The Ripple Effect: A Genre on Life Support?
Kimmel’s salvo has cracked open the vault on late-night’s fiscal fragility. NBC’s The Tonight Show Starring Jimmy Fallon slashed to four nights weekly; Seth Meyers axed his house band for Late Night. Fox’s Gutfeld! thrives with 3.1 million viewers through July—dwarfing Colbert’s 1.9 million and Kimmel’s 1.5 million—fueled by right-wing schadenfreude. Yet Kimmel insists the “loss” trope ignores syndication gold: Colbert’s clips rack billions in global streams, subsidizing the beast.
| Show | Avg. Viewers (2025) | Budget (Est.) | Key Cutbacks |
|---|---|---|---|
| The Late Show (CBS) | 1.9M | $100M+/season | Canceled (2026) |
| Jimmy Kimmel Live! (ABC) | 1.5M | $80M | Suspended (Sept.) |
| Tonight Show (NBC) | 1.1M | $90M | 4 nights/week |
| Gutfeld! (Fox) | 3.1M | $60M | None—expanding |
Fan Fury and Network Stonewalling
X exploded with #SaveLateNight, hitting 1.2 million posts by Tuesday. “Kimmel spilling the tea—CBS’s ‘losses’ are as real as Trump’s tan,” one viral thread quipped, sharing Kimmel’s clip (2.4M views). Reddit’s r/television lit up: “Colbert losing $40M? More like losing to Trump’s ego,” with 4K upvotes. A Change.org petition for Colbert’s reinstatement crossed 150K signatures, demanding “transparency on the real numbers.”

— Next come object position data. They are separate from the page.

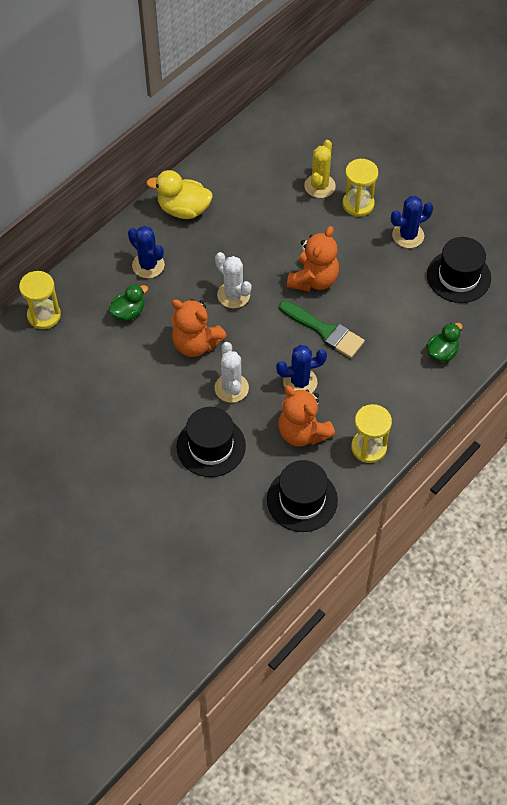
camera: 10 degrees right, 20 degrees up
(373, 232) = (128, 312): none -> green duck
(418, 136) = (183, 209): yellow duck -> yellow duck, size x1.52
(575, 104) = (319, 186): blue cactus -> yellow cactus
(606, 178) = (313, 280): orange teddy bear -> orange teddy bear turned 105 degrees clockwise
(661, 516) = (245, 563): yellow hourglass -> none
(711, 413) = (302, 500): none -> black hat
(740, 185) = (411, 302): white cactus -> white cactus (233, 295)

CBS-Paramount, via a terse statement, reiterated: “Decisions reflect evolving viewer habits and fiscal realities.” No comment on Kimmel’s math. Disney, mum on his suspension, faces its own heat: a Hulu analysis showed cancellations doubling post-Kimmel blackout.
The War Heats Up: What’s Next for Satire’s Survivors?

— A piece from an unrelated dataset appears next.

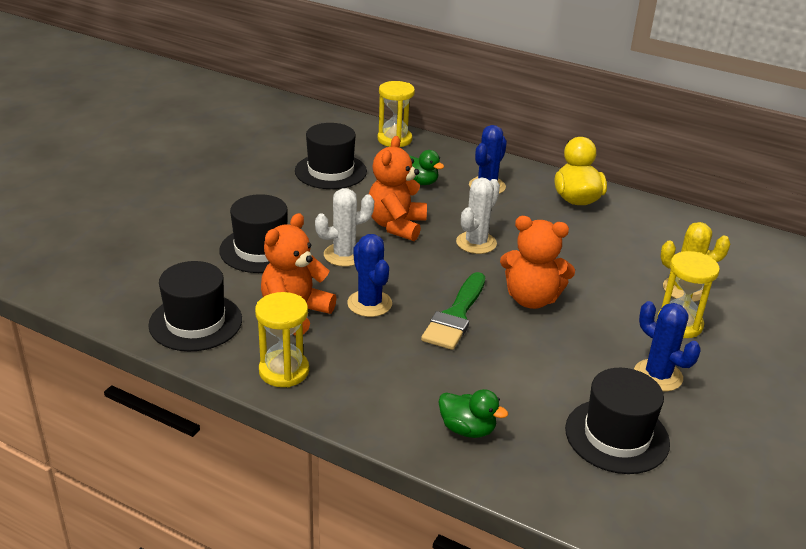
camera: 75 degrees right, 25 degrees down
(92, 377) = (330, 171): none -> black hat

As Kimmel eyes his own ABC exit whispers—he’s joked about retiring post-Trump 2.0—the Colbert saga feels like the canary in the coal mine. “When you hear things that are obviously lies, you have to assume there are more lies behind it,” Kimmel warned Danson. Is it merger math, MAGA pressure, or streaming’s death knell for linear TV? One insider bets on hybrid salvation: “Colbert on TikTok, Kimmel on podcasts—they’ll outlast the suits.”
For fans losing it over lost monologues, Kimmel’s cry rings defiant: Not a snowball’s chance in hell. In late-night’s cold war, truth might just be the hottest mic.